• [TASK 1] In the records, substitute "date collected" for "collection date" in everything from "genus: Bomarea" down to "locality: Departamento de", and write out only those lines with nothing else changed.
• [TASK 2] Continue the post about detecting bidding bots in the Facebook challenge from the point where it stops.

• [PASSAGE GIVEN]
• • •

This blog post contains the strategies, models and algorithms I used in Facebook challenge of detecting bots in the online bidding environment. The model I developed has an AUC score of 93.269% where the best AUC score reported in the leaderboard is about 94.254%, ranking 56 out of 1004. Everything documented here is done within about one week’s time, and mostly at night. The model can be surely improved given more time. In particular,

Table of content

#Facebook challenge of detecting bots in the online bidding environment

  1. Event website: https://www.kaggle.com/c/facebook-recruiting-iv-human-or-bot
  2. Leaderboard: https://www.kaggle.com/c/facebook-recruiting-iv-human-or-bot/leaderboard?submissionId=1680911
  3. My participation name: Aalto
  4. Ranking: 56 / 1004
  5. Performance in AUC: 93.269% / 94.254%
  6. GitHub project website: http://hongyusu.github.io/FacebookChallenge/
  7. GitHub project page: https://github.com/hongyusu/FacebookChallenge

Lessons learned

First thing first, lessons learned from this competition can be potentially useful. They are summarised in the following bullet list

  1. Support Vector Machine can be useful as a baseline classifier for the following reasons
    1. SVM is a stable classifier. It is robust against training data perturbation.
    2. There are rich kernel functions in SVM which can do nonlinear feature map that map the data point from the original feature space to high dimensional feature space.
    3. In particular, kernel SVM allows user-defined kernel function for measuring similarities.
    4. The optimization of the model is standard and fast.
    5. SVM training and prediction is implemented in, e.g., LibSVM package.
  2. However, it is better not to completely trust SVM for the following reasons
    1. It is not very efficient for large-scale data.
    2. Although kernel SVM is very useful, it is not practical in most cases when the number of training data is over a few thousands.

• • •

• [DATA SECTION]
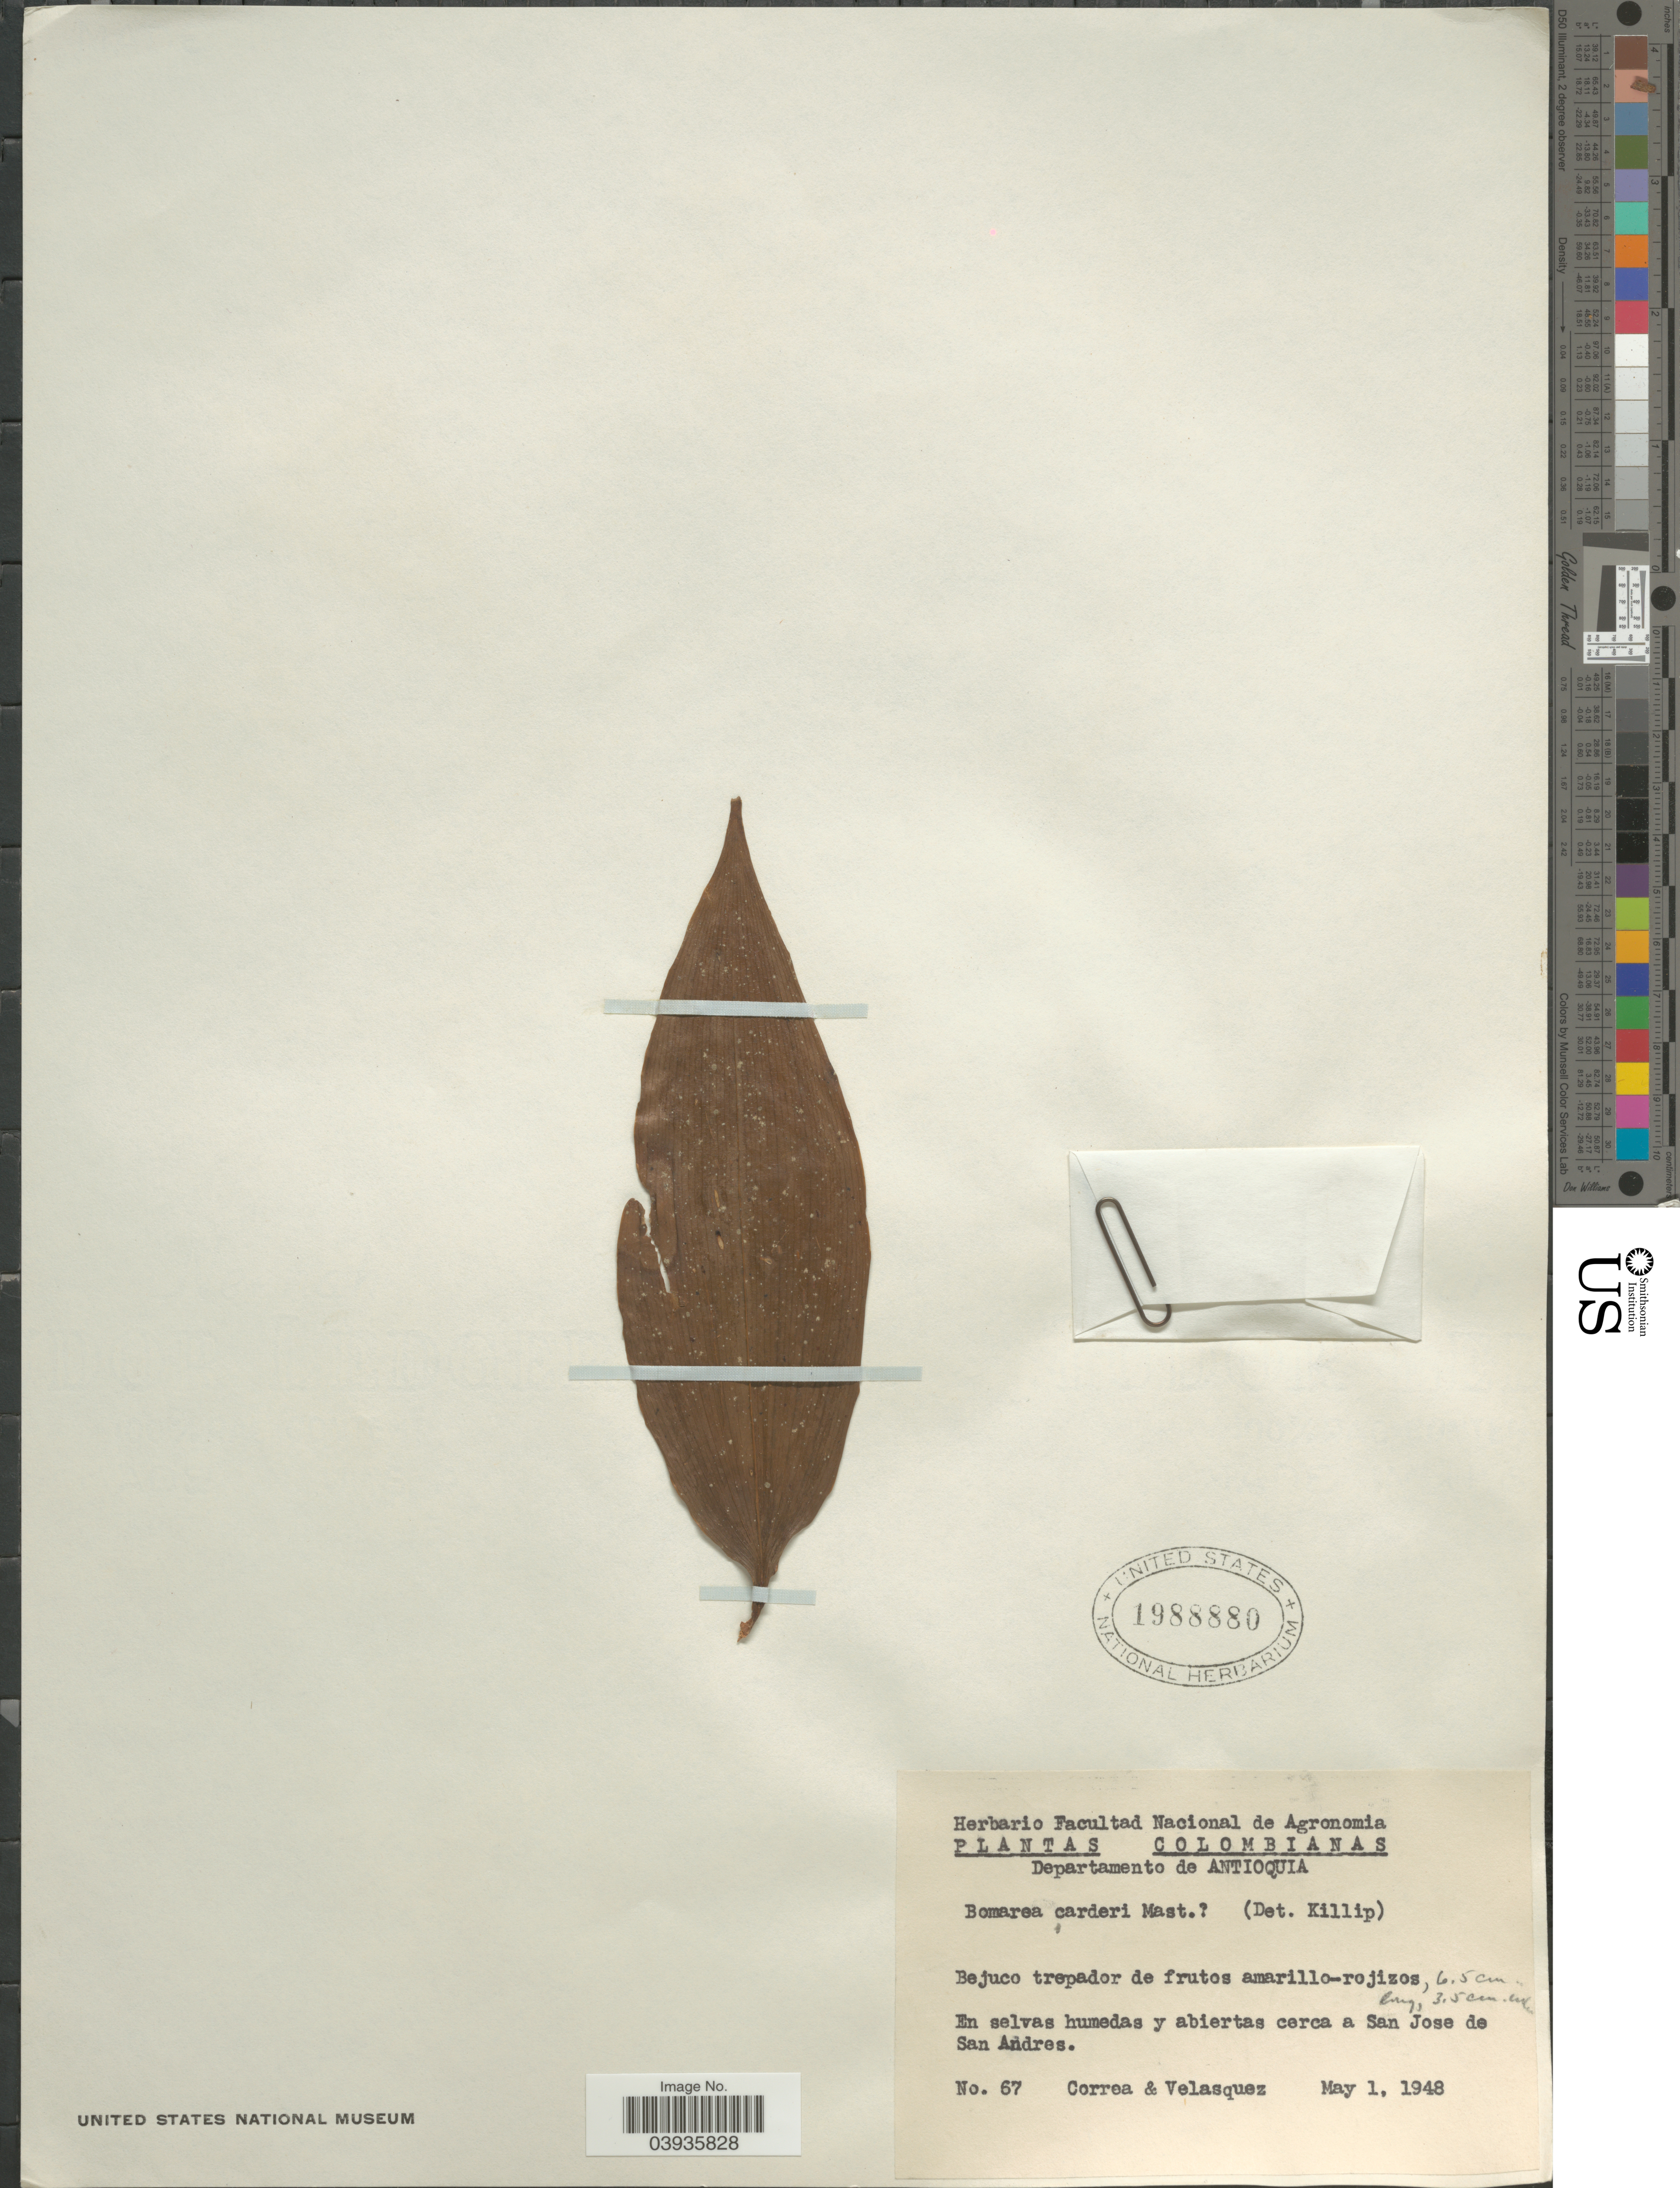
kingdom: Plantae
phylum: Tracheophyta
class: Liliopsida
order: Liliales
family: Alstroemeriaceae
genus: Bomarea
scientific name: Bomarea carderi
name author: Mast.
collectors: -. Correa & -. Velasquez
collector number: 67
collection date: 1948-05-01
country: Colombia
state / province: Antioquia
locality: Departamento de Antioquia. Cerca a San Jose de San Andres.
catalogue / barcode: US 1988880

• • •

• [EXPECTED OUTPUT 1]
genus: Bomarea
scientific name: Bomarea carderi
name author: Mast.
collectors: -. Correa & -. Velasquez
collector number: 67
date collected: 1948-05-01
country: Colombia
state / province: Antioquia
locality: Departamento de Antioquia. Cerca a San Jose de San Andres.

• [EXPECTED OUTPUT 2]
    3. It is a stable classifier, therefore, it is not very good to use as the base learner in ensemble learning.
  3. Random forest is another good option in addition to SVM for the following reasons:
    1. Random forest does not need feature normalization, cantering, etc.
    2. Well, I guess random forest somehow needs feature selection, but not very extensive.
    3. Random forest does not have many parameter to tune where the only parameter in random forest is the number of decision trees.
    4. It is relatively fast to learn a random forest classifier than learning a SVM model.
    5. Off-the-shelf function in MATLAB.
  4. Adding more feature is not always helpful. In many cases, more feature will be harmful to the performance.
  5. It is better to start with one classification model (e.g., SVM) and perform the experiments. Tune the model until hitting the bottleneck of the model. Then wisely change to another classification methods (e.g., random forest).
  6. Measure the performance in terms of AUC other than Accuracy, as accuracy is easily mislead by the biasness of the data.
  7. Training data and test data are sometime very heterogeneous. Parameter selection and model performance based on the Cross validation on the training data might not be similary on the test data.

Final strategy

The following is about the final strategy I decided to use in the competetion. It could be better given more time.

Feature representation

  1. Features are extract from auction log including local features, global features, local per hour feature, bag-of-words features.

  2. Some of the features are not used in the learning algorithm, which can potentially improve the prediction performance of the model.

    1. Global features

      1. Global feature are made by using all bids.
      2. Global features are listed in the following table.
      3. There is only one bit for bid feature, four bits for others.
      4. Feature number 8-14 are computed but are not used in this stage.
      Feature IdFeature NameFeature Position
      1bid1
      2auction3
      3merchandise4
      4device5
      5time6
      6country7
      7ip8
      8url9
      9minute10
      10hour11
      11day12
      12hourday13
      13interval14
      14average interval15
    2. Auction specific features

      1. Auction specific features are extracted from bider-auction files.
      2. We use auctions which has more than 2 bids.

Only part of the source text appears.